Revealing nuclear ErbB-2 function in trastuzumab and lapatinib resistant breast cancer cells

VENTURUTTI L; CORTES MA; SCHILLACI R; ELIZALDE PV.; CHERVO MF; CHIAUZZI VA; PROIETTI CJ; CORDO RUSSO RI; MADERA S; IZZO F; AMASINO MF; CHARREAU EH

Congreso; 99th Annual Meeting of the Endocrine Society; 2017

Membrane overexpression of ErbB-2, a member of the ErbB family of receptor tyrosine kinases, or its gene amplification occurs in 15-20% of breast cancer (BC) patients. ErbB2 is therapeutically targeted with monoclonal antibodies such as trastuzumab (T), and tyrosine kinase inhibitors, i.e. lapatinib (L). Despite their clinical efficiency, 25% of patients treated with T+L relapse because of intrinsic or acquired resistance to such therapies.

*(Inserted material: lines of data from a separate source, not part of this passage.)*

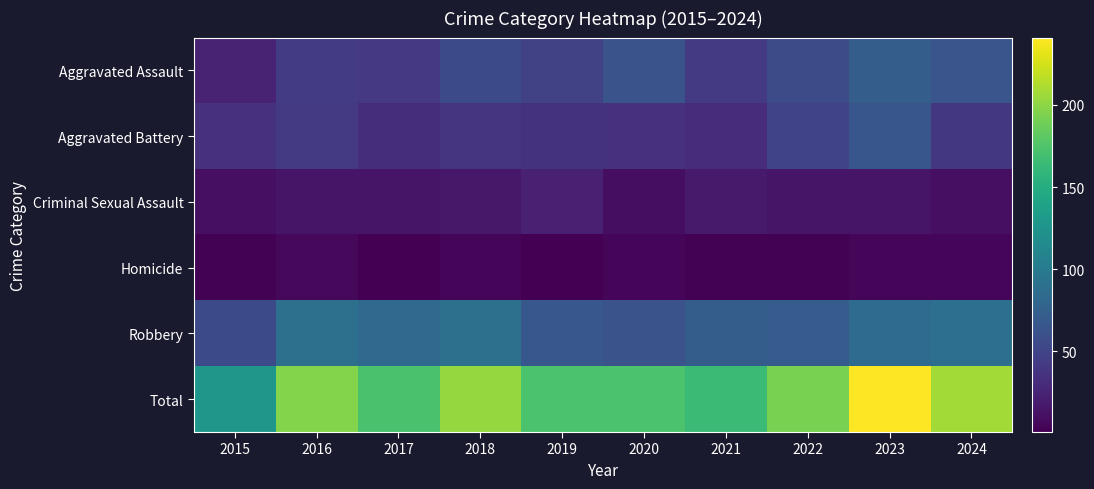

Reading left to right, extract all data points from this chart.

Aggravated Assault: 2015=25	2016=43	2017=41	2018=55	2019=47	2020=62	2021=42	2022=56	2023=72	2024=64
Aggravated Battery: 2015=35	2016=42	2017=32	2018=38	2019=36	2020=35	2021=31	2022=49	2023=65	2024=40
Criminal Sexual Assault: 2015=11	2016=15	2017=15	2018=16	2019=23	2020=10	2021=18	2022=15	2023=15	2024=11
Homicide: 2015=2	2016=6	2017=1	2018=4	2019=1	2020=4	2021=2	2022=2	2023=4	2024=4
Robbery: 2015=55	2016=90	2017=83	2018=90	2019=66	2020=62	2021=72	2022=71	2023=85	2024=89
Total: 2015=128	2016=196	2017=172	2018=203	2019=173	2020=173	2021=165	2022=193	2023=241	2024=208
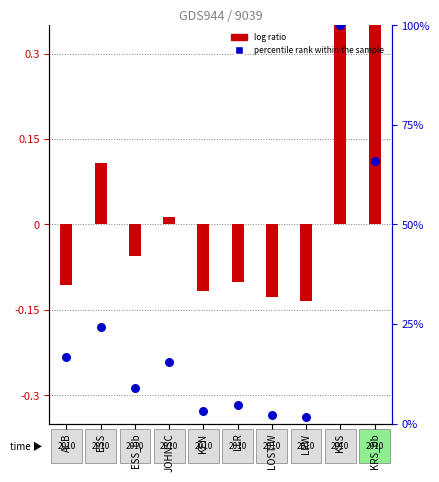

Is the value of log ratio at KRS_bb greater than the value of percentile rank within the sample at KRS_bb?

No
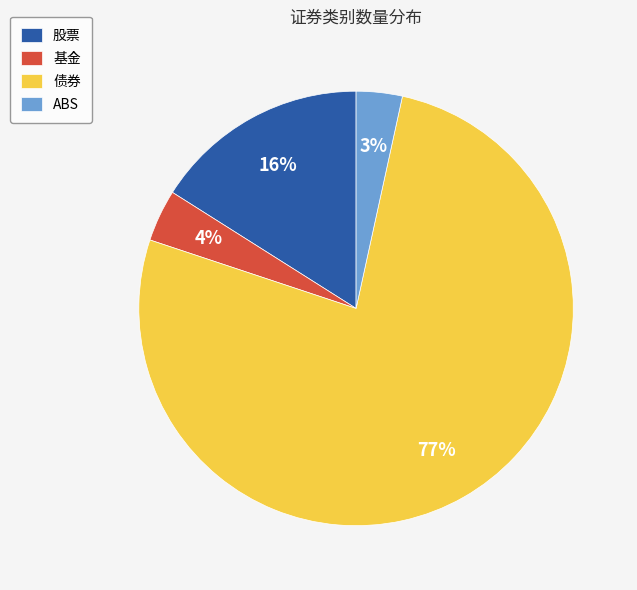

What percentage is the 股票 slice, to the nearest percent?

16%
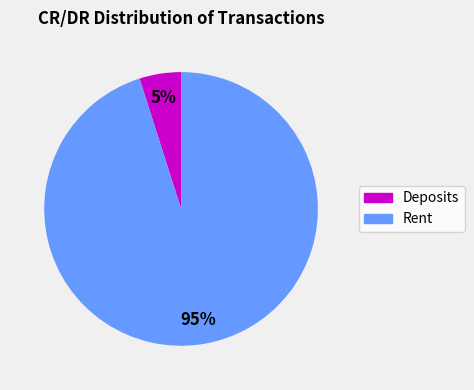

Is there any slice that represents more than half of the pie?

Yes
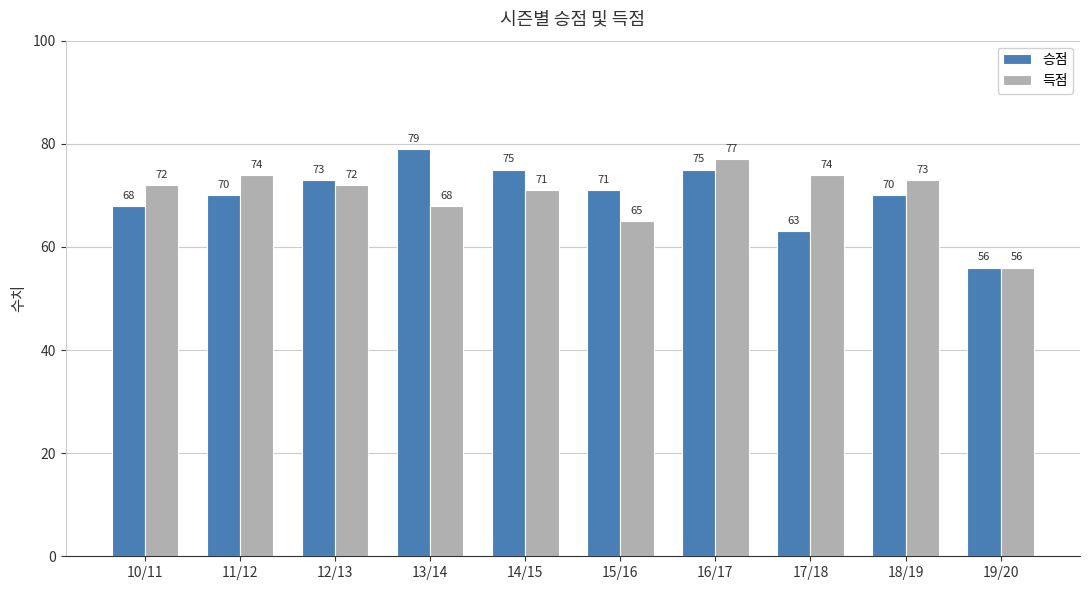

Reading left to right, extract all data points from this chart.

승점: 10/11=68	11/12=70	12/13=73	13/14=79	14/15=75	15/16=71	16/17=75	17/18=63	18/19=70	19/20=56
득점: 10/11=72	11/12=74	12/13=72	13/14=68	14/15=71	15/16=65	16/17=77	17/18=74	18/19=73	19/20=56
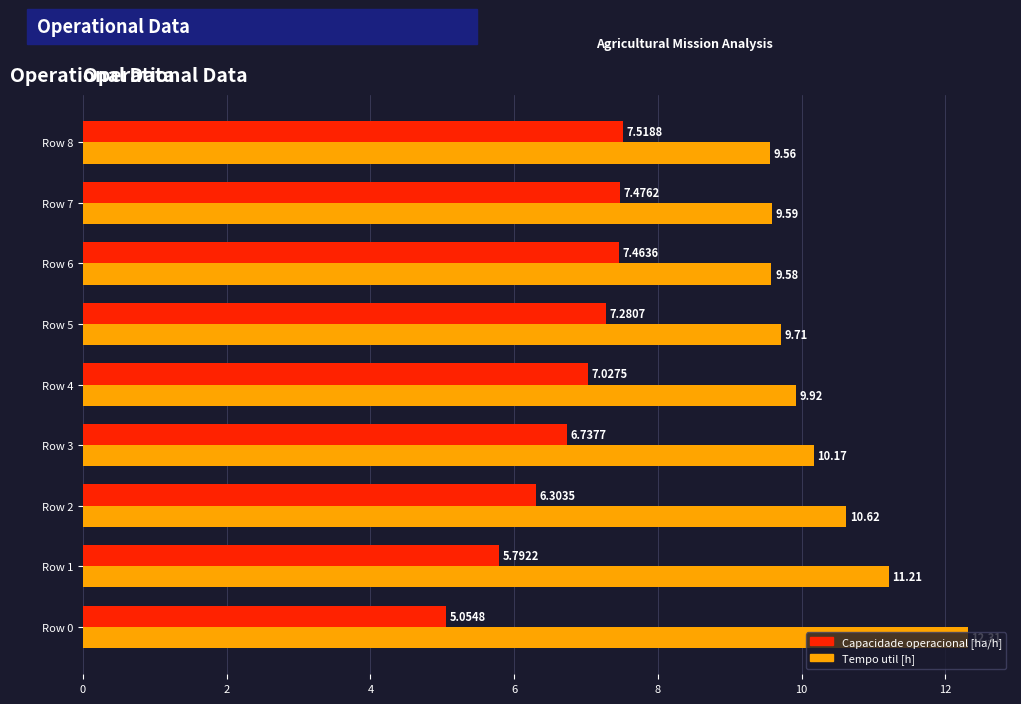

Between Row 5 and Row 8, which series saw the biggest shift?

Capacidade operacional [ha/h]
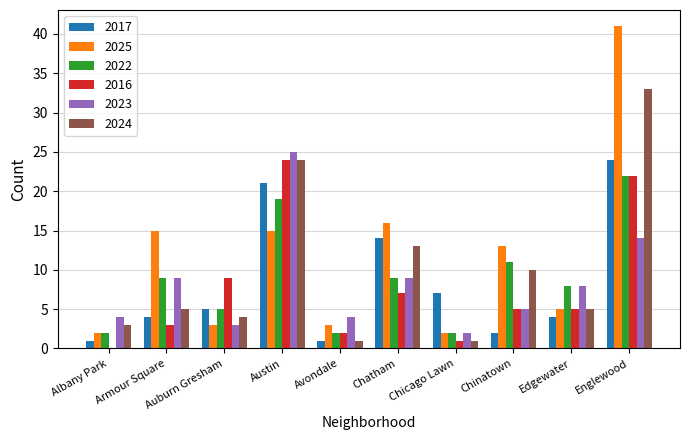

Reading left to right, transcribe all the data shown in this chart.

2017: Albany Park=1	Armour Square=4	Auburn Gresham=5	Austin=21	Avondale=1	Chatham=14	Chicago Lawn=7	Chinatown=2	Edgewater=4	Englewood=24
2025: Albany Park=2	Armour Square=15	Auburn Gresham=3	Austin=15	Avondale=3	Chatham=16	Chicago Lawn=2	Chinatown=13	Edgewater=5	Englewood=41
2022: Albany Park=2	Armour Square=9	Auburn Gresham=5	Austin=19	Avondale=2	Chatham=9	Chicago Lawn=2	Chinatown=11	Edgewater=8	Englewood=22
2016: Albany Park=0	Armour Square=3	Auburn Gresham=9	Austin=24	Avondale=2	Chatham=7	Chicago Lawn=1	Chinatown=5	Edgewater=5	Englewood=22
2023: Albany Park=4	Armour Square=9	Auburn Gresham=3	Austin=25	Avondale=4	Chatham=9	Chicago Lawn=2	Chinatown=5	Edgewater=8	Englewood=14
2024: Albany Park=3	Armour Square=5	Auburn Gresham=4	Austin=24	Avondale=1	Chatham=13	Chicago Lawn=1	Chinatown=10	Edgewater=5	Englewood=33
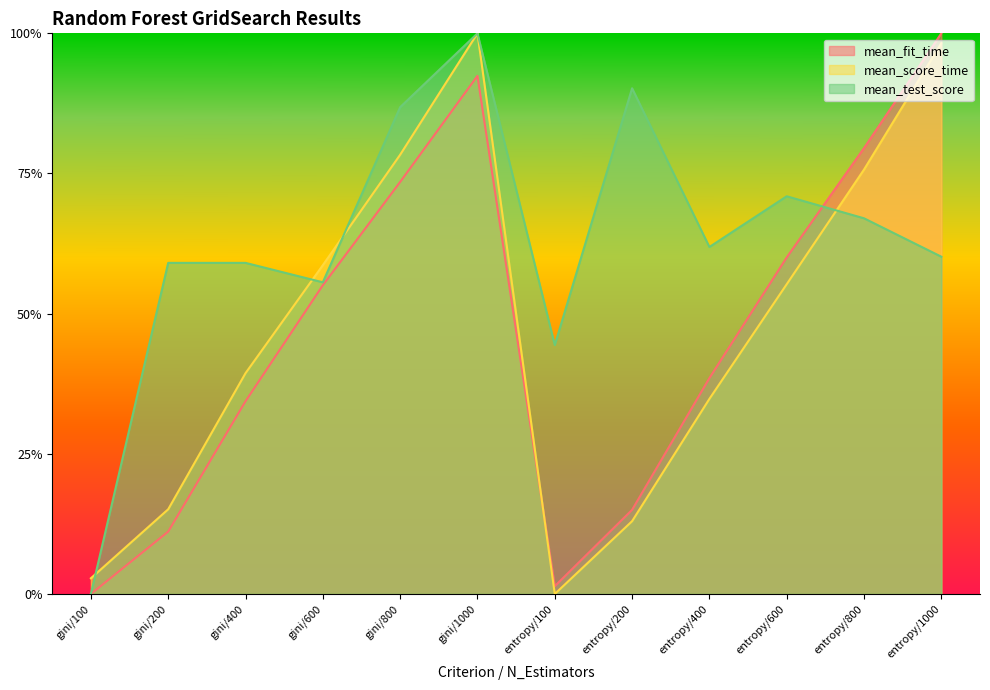

What is the sum of all mean_fit_time values?

5.6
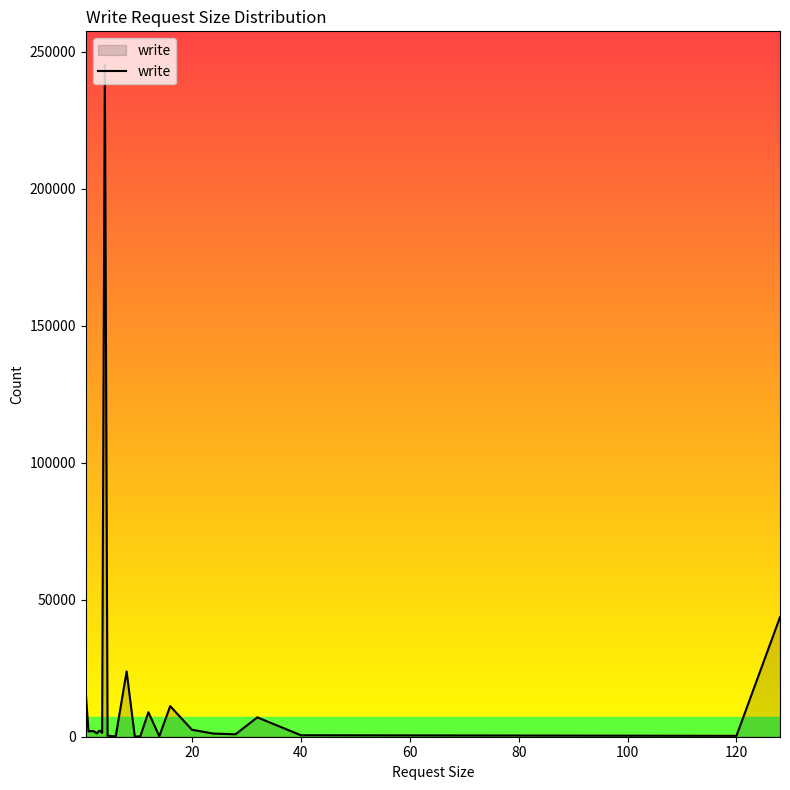

What is the greatest value displayed?

245183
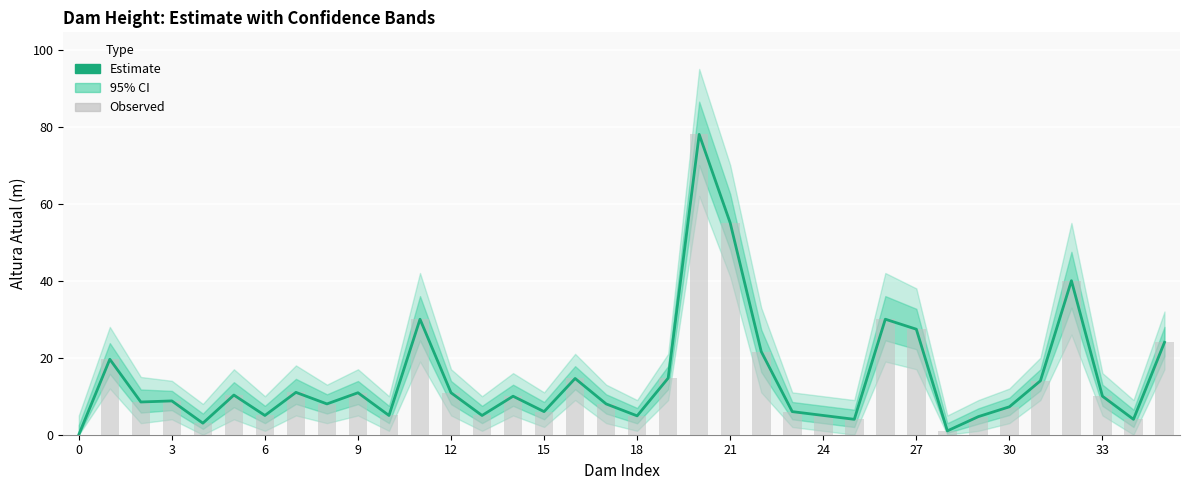

Reading right to left, what are all the values shown in this chart?

24.0	4.0	10.0	40.0	14.0	7.2	4.7	1.0	27.4	30.0	4.0	5.0	6.0	21.6	55.0	78.0	14.7	4.9	8.0	14.6	6.0	10.0	5.0	10.9	30.0	5.0	10.9	8.0	11.0	5.0	10.3	3.0	8.8	8.5	19.6	0.0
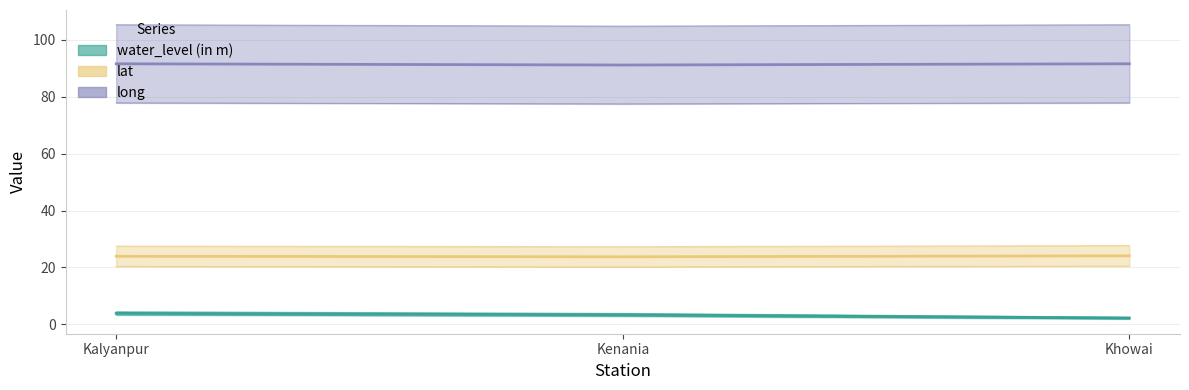

The value of water_level (in m) at Kenania is 5.8. True or false?

False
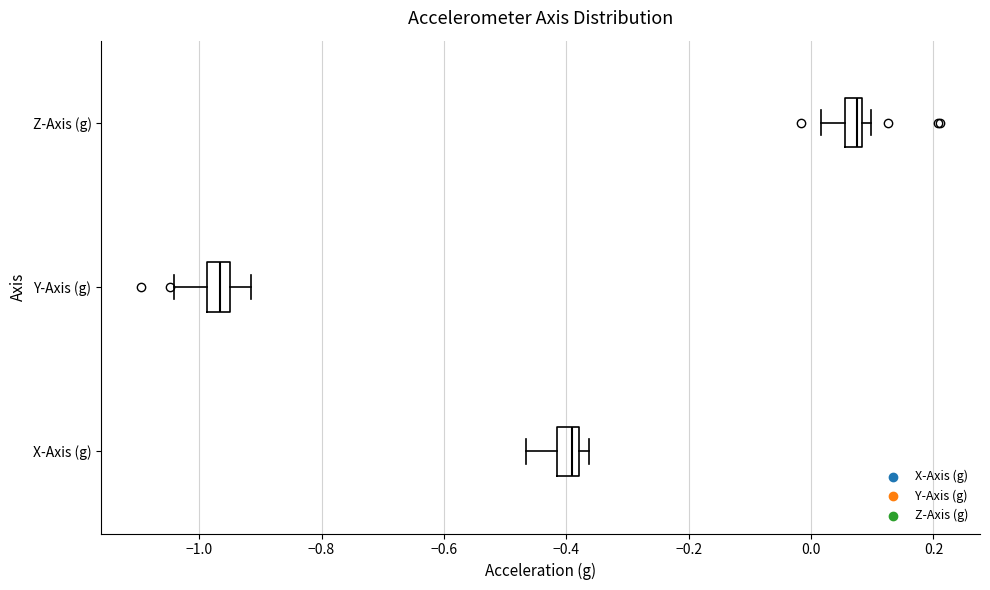

Where does the left whisker of the box for Z-Axis (g) end on the x-axis? The values are not printed on the chart, so give them approximately, as read against the axis.

0.02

The dogma of ErbB-2 mechanism of action has been challenged by the demonstration that ErbB-2 migrates to the nucleus (NErbB-2) of BC cells where it acts as a transcription factor (TF) or as coactivator of TF. Recently, we identified NErbB-2 as the major proliferation driver in T-resistant BC. Here, we explored the role of NErbB-2 in L resistance. For this purpose, we transfected BC cells with the ErbB-2∆NLS mutant which is unable to translocate to the nucleus and also acts as a dominant negative inhibitor of endogenous ErbB-2 nuclear translocation, and compare ErbB-2∆NLS, T and L effects on ErbB-2-overexpressing human BC cells sensitive (BT-474) or resistant (JIMT-1) to T and L. As previously found, analysis of ErbB-2 subcellular distribution showed that ErbB-2 was mainly located at the plasma membrane in BT-474 cells and that heregulin (HRG), a ligand of ErbBs, induced NErbB-2 localization. In JIMT-1 cells, NErbB-2 was constitutively detected and further enhanced by HRG. Nor T neither L blocked NErbB-2 presence in BT-474 and JIMT-1, or revoked HRG effects, allowing us to correlate high levels of NErbB-2 with resistance to said therapies. Subcellular fractionation assays confirmed the presence of full-length ErbB-2 protein in the nucleus of both cell lines. Despite basal proliferation in BT-474 was inhibited by ErbB-2∆NLS, T and L, only ErbB2∆NLS was able to block HRG-induced proliferation. Notably, ErbB-2∆NLS was the only strategy able to inhibit JIMT-1 proliferation, even so in HRG-induced conditions. We previously demonstrated that NErbB-2 modulates BC growth acting as a coactivator of the TF Stat3 and regulating Cyclin D1 (CCND1) expression. We revealed that HRG induces CCND1 expression and that while ErbB-2ΔNLS inhibits its expression in JIMT-1 cells, both T and L failed to do so. These findings identify full-length NErbB-2 role in resistance to T and L and highlight NErbB-2 blockade as a novel therapeutic strategy, aiming the ErbB-2 oncogenic pathway unreached by current therapies.